Study on activity, stability limit and reaction mechanism of CO self-sustained combustion over the LaMnO3, La0.9Ce0.1MnO3 and La0.9Sr0.1MnO3 perovskite catalysts using sugar agent

The LaMnO3, La0.9Ce0.1MnO3 and La0.9Sr0.1MnO3 catalysts are synthesized using sugar agent, and the CO selfsustained combustion is investigated, where the catalytic performance is decided by temperature with CO conversions of 10% (T10), 50% (T50), and 90% (T90). The results show that self-sustaining combustion is successfully realized on the catalyst, and the order of activity decrease is as follows: La0.9Ce0.1MnO3 (with sugar) > La0.9Sr0.1MnO3 (with sugar) > LaMnO3 (with sugar) > LaMnO3 (without sugar) > La0.9Sr0.1MnO3 (without sugar) > La0.9Ce0.1MnO3 (without sugar). Combined with the results of XPS, H2-TPR, O2-TPD and CO-TPD techniques, the excellent activity of La0.9Ce0.1MnO3 (with sugar) can be attributed to the high content of Mn4+ ions and reactive oxygen vacancies enriched on the catalyst surface, sound low-temperature reduction, and uniform dispersion. Besides, in situ IR spectroscopy results indicate that the catalytic combustion of CO over manganese-based perovskite catalysts follows the L-H mechanism: the chemisorption of CO and O2 takes place to produce monodentate carbonates and bicarbonate species, which then decompose to yield CO2 release.
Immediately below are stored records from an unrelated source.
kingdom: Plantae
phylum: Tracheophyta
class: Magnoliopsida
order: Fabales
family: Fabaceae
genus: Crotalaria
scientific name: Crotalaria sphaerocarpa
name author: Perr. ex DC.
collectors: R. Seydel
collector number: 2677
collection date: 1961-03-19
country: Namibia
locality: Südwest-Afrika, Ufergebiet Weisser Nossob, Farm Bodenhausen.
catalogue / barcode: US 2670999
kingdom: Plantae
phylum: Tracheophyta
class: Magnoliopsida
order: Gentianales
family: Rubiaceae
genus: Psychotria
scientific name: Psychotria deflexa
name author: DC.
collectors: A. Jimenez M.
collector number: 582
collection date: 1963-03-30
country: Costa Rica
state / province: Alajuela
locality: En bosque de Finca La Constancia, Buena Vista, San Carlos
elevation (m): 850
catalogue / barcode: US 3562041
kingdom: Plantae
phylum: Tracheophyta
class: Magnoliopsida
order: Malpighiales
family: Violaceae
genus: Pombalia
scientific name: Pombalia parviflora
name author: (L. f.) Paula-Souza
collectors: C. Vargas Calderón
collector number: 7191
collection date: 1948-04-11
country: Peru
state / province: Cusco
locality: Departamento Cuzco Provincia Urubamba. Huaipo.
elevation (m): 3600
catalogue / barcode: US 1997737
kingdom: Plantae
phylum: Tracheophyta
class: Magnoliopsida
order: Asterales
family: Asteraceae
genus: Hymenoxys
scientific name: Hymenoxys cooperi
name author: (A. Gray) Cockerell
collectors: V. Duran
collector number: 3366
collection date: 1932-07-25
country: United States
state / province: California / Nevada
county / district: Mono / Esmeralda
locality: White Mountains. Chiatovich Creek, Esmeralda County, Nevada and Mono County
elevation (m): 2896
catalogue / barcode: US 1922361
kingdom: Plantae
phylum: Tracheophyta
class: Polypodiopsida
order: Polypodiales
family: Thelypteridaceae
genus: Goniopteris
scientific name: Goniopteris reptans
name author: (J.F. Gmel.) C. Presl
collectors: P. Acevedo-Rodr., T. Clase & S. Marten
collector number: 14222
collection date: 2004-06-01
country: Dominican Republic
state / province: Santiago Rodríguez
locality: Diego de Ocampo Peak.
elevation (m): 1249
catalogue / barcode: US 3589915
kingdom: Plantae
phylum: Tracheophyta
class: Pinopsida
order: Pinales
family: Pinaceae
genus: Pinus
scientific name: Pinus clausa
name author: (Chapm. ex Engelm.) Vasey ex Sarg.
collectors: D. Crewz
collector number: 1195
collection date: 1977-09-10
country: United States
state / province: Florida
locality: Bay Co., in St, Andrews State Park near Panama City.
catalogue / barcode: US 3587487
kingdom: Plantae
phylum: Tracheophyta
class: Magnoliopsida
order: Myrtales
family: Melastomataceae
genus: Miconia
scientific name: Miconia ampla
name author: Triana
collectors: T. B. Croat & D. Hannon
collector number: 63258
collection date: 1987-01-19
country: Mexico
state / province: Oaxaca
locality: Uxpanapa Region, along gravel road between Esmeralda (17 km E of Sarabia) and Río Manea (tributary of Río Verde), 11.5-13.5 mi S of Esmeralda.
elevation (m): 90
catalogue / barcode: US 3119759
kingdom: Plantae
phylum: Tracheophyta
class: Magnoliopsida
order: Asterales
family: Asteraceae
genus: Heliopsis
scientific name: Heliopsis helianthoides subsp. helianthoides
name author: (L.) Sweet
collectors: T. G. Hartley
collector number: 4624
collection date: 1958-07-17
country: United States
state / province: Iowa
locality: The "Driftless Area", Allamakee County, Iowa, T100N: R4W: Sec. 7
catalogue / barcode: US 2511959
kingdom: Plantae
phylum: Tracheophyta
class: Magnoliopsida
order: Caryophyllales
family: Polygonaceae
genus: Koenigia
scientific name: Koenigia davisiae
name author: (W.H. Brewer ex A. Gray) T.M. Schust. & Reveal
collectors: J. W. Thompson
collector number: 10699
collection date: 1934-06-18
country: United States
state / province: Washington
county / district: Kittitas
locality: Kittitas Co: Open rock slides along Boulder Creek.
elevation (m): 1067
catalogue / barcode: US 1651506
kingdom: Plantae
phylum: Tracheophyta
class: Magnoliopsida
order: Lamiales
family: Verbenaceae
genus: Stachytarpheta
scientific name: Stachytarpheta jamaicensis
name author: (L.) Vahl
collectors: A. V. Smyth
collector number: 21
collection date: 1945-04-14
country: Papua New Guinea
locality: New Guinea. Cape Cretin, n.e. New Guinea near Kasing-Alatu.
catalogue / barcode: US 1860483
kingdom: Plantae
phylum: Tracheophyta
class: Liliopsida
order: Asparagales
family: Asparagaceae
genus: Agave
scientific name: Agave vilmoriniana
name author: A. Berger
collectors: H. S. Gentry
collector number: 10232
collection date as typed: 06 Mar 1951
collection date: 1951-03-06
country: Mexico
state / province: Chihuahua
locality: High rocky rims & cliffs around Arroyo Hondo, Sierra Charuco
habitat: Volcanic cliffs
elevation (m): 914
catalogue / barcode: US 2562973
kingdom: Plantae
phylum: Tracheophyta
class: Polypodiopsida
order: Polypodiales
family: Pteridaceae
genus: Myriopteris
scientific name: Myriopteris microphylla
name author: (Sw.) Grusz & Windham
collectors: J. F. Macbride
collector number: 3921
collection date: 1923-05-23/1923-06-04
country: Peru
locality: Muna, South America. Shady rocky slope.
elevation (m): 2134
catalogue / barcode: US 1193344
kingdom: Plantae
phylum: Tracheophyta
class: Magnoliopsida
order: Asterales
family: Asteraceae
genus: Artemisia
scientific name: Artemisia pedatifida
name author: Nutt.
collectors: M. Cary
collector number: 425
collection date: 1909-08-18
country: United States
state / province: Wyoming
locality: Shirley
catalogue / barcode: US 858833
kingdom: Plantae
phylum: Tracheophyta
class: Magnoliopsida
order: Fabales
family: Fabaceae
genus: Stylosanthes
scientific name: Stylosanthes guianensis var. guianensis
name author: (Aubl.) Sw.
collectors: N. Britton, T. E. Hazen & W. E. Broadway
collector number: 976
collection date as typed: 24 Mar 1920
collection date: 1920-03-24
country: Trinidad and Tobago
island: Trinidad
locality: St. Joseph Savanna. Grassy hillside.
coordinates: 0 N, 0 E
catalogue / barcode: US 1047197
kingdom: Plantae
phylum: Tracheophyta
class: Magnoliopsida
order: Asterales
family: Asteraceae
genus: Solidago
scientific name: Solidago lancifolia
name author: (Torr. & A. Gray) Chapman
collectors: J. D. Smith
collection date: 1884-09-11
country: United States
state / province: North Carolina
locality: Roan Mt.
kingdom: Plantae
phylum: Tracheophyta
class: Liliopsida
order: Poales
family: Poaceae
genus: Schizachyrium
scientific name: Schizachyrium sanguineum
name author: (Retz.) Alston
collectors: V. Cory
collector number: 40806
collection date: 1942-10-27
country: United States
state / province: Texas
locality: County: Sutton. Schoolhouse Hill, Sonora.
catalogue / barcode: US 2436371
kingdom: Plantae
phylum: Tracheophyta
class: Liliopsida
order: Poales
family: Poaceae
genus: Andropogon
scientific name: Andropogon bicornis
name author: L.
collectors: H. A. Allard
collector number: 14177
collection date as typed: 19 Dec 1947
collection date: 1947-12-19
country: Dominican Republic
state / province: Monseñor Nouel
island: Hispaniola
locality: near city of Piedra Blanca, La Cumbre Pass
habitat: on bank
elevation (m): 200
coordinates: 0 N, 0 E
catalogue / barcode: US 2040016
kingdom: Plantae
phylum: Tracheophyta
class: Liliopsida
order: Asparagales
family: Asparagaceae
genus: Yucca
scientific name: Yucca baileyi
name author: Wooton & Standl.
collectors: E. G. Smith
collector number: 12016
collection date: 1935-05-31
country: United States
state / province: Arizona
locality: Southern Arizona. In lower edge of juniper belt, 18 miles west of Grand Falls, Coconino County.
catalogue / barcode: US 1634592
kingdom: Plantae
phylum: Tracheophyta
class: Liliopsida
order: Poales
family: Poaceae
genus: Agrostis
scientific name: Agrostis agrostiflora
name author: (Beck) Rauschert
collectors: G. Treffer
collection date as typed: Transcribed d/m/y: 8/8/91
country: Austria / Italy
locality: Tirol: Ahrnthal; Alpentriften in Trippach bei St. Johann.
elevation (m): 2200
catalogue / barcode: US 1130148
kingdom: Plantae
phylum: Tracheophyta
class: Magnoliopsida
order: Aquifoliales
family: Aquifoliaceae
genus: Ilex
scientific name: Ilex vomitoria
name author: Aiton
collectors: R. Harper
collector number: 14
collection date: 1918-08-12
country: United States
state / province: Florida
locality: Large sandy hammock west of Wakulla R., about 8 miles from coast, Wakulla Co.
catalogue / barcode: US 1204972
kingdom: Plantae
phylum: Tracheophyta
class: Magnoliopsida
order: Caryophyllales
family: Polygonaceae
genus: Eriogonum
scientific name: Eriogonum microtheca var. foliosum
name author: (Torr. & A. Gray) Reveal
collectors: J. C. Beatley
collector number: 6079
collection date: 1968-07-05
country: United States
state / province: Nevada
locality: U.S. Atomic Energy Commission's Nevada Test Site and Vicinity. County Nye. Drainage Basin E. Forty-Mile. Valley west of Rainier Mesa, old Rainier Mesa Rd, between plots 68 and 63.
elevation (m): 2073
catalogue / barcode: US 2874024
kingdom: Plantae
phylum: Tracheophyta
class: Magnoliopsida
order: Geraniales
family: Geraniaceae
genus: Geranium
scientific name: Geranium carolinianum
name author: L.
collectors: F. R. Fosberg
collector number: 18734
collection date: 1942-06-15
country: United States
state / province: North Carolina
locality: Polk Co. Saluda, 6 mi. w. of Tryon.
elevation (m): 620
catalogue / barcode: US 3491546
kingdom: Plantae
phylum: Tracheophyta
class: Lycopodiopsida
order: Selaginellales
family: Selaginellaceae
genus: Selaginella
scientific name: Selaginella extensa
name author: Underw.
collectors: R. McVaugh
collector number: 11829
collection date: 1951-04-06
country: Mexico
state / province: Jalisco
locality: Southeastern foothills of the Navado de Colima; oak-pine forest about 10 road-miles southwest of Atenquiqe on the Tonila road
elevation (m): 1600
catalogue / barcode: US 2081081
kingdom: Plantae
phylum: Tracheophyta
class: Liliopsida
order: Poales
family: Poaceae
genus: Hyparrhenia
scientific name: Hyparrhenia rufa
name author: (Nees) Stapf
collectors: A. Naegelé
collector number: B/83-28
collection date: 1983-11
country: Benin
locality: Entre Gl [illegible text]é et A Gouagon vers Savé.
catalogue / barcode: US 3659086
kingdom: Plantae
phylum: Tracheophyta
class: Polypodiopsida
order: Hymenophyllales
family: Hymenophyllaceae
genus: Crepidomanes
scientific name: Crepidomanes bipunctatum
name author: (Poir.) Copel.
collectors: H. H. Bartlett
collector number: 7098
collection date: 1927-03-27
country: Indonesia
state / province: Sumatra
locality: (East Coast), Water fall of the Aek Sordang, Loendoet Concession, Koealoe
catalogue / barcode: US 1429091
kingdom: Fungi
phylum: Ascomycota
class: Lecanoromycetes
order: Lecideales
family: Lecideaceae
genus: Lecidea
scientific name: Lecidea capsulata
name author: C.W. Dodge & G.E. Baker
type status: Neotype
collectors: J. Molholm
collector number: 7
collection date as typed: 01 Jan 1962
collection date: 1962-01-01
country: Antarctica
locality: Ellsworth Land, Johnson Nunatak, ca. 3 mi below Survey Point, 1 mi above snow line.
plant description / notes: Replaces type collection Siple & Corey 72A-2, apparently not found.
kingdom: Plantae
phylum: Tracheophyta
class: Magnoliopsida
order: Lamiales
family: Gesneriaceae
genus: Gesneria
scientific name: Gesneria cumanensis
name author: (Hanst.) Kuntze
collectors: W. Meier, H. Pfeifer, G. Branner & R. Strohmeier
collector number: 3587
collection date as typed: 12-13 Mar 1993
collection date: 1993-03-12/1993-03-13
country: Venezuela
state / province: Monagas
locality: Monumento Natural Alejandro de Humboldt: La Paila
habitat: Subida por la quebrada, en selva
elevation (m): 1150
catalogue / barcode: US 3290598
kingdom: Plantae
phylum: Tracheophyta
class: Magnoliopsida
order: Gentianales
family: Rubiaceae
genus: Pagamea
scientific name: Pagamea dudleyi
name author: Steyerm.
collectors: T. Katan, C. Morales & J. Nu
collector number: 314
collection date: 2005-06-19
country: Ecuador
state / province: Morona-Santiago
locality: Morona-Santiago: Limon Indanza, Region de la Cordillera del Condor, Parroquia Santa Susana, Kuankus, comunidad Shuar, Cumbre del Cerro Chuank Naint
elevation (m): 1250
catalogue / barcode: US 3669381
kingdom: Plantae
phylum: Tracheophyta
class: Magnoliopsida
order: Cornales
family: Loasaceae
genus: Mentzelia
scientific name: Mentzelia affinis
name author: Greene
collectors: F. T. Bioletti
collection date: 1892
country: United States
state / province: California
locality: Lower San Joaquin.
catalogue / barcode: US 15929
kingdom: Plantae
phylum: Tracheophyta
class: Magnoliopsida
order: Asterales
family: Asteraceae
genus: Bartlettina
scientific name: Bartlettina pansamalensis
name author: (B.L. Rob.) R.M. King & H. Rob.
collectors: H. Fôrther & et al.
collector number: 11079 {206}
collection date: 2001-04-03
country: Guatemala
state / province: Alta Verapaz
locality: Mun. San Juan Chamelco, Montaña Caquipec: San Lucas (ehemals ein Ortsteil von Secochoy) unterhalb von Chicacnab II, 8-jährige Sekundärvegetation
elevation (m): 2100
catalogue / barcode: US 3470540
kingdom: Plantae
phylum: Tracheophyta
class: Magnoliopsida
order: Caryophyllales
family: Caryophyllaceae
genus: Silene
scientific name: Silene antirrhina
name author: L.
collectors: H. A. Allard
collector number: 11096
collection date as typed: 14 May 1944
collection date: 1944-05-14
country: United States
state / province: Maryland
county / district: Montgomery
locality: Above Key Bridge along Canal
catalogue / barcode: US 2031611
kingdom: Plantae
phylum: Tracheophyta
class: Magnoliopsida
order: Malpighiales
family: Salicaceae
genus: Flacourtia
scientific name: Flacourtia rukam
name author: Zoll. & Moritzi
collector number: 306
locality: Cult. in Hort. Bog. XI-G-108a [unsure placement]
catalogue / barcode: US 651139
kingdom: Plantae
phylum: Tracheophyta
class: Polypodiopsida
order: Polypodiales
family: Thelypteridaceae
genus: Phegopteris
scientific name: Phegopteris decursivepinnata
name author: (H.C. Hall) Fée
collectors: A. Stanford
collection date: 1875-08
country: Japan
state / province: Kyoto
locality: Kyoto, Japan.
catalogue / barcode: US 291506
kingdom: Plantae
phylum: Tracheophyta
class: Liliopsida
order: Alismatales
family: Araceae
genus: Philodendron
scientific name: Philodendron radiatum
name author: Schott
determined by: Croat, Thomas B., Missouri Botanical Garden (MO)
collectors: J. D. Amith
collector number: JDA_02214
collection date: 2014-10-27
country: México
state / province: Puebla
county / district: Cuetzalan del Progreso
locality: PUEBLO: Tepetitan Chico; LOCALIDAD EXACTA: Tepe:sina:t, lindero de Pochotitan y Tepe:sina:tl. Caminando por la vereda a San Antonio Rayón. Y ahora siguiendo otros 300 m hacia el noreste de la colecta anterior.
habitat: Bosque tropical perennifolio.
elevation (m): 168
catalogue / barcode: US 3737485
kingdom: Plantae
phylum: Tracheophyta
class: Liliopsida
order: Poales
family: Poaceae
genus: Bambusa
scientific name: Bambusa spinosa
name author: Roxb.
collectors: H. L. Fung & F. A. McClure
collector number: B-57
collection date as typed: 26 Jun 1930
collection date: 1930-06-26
The hightemperature stability test provides evidence that the La0.9Ce0.1MnO3 (with sugar) gives 100% CO conversion and that the activities remain almost unchanged after reaction for 12 h, where the temperature of catalyst bed reaches about 717 ?C. The results obtained are helpful to accept this technology on efficient and clean energy utilization in iron and steel industry.

Automated summary

The La0.9Ce0.1MnO3 catalyst prepared using a sugar agent demonstrates excellent activity and stability in CO self-sustained combustion, attributed to high content of Mn4+ ions and reactive oxygen vacancies on the catalyst surface, as well as uniform dispersion. The findings are important for promoting efficient and clean energy utilization in the iron and steel industry.